Oggi disponiamo di test
predittivi per almeno 150 malattie e caratteri complessi. Tuttavia le
variazioni rilevate dai test predittivi contribuiscono solo in minima parte al
rischio complessivo di malattia. E questo per ragioni che dipendono dal fatto
che noi siamo il prodotto dell'evoluzione biologica. Quello che osserviamo noi
genetisti medici è la prova dell'efficienza della selezione naturale, che ha
amplificato le variazioni individuali che troviamo associate alle malattie
complesse nella popolazione.
Questi risultati hanno acceso un
dibattito sull'utilità clinica di questi test, considerato che il loro potere
predittivo non è superiore a quello con il quale oggi, nell'attività clinica,
si calcolano certi rischi, utilizzando test non-genetici, come ad esempio il
colesterolo Ldl o gli antigeni prostata-specifici. Allora, come comportarsi?

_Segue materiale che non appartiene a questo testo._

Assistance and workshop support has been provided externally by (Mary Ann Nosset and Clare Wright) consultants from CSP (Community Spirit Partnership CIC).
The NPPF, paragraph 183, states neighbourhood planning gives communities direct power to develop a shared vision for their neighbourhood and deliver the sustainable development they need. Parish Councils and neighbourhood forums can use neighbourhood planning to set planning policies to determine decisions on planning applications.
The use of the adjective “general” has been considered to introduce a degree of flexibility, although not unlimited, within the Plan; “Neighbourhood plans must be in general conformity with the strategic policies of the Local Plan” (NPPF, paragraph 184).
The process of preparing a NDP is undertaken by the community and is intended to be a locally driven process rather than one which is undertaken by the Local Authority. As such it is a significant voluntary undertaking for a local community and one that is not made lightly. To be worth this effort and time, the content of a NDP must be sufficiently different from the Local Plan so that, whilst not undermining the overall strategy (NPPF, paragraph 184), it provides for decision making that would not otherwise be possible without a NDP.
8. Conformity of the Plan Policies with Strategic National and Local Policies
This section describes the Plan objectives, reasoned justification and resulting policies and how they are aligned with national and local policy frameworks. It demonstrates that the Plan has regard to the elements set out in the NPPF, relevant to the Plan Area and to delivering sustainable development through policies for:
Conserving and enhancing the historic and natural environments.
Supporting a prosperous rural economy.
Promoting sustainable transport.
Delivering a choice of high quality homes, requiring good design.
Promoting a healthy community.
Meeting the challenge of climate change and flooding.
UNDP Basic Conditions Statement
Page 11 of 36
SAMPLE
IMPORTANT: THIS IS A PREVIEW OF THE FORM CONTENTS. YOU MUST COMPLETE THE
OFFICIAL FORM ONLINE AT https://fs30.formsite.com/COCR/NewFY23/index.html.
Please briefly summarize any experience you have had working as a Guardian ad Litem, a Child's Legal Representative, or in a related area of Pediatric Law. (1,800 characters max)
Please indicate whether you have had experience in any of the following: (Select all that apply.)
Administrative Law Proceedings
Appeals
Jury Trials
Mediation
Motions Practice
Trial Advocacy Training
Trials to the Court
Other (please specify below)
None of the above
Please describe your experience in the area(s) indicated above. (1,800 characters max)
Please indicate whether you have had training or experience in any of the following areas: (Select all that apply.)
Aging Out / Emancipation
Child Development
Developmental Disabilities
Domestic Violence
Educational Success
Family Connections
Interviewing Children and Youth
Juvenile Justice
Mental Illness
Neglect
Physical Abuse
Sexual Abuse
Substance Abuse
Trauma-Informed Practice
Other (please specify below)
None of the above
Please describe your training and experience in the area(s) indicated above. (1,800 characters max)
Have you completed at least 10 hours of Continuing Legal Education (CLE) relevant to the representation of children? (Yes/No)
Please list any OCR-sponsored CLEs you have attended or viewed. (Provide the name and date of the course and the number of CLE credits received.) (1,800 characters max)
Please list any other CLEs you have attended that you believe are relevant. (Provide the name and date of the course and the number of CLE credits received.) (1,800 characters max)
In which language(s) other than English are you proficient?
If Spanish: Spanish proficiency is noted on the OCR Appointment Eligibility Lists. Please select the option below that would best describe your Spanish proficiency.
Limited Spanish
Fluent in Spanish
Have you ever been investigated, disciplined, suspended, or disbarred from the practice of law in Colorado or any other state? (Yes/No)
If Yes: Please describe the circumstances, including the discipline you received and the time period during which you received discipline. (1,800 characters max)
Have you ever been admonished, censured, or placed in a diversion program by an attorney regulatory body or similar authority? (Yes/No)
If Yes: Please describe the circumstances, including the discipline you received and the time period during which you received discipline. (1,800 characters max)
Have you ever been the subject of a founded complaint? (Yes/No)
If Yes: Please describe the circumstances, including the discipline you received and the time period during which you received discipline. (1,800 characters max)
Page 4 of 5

A me viene in mente l'eminenza
grigia dell'epidemiologia, Bradford Hill, che ne 1965 trovò la soluzione per
stabilire il nesso tra causalità del tumore al polmone e fumo di sigaretta. Se
il tumore al polmone non entrava nella camicia di forza dei postulati di Koch,
cioè dei metodi sperimentali utilizzati in laboratorio, allora bisognava
allentare i lacci. Egli stabilì una serie di criteri necessari per dimostrare
in modo obiettivo il rischio aumentato di chi fuma verso il cancro del polmone.
Penso che analogamente si potrebbero utilizzare, riscrivendoli, i criteri di
Hill per stabilire l'utilità clinica dei test genetici predittivi.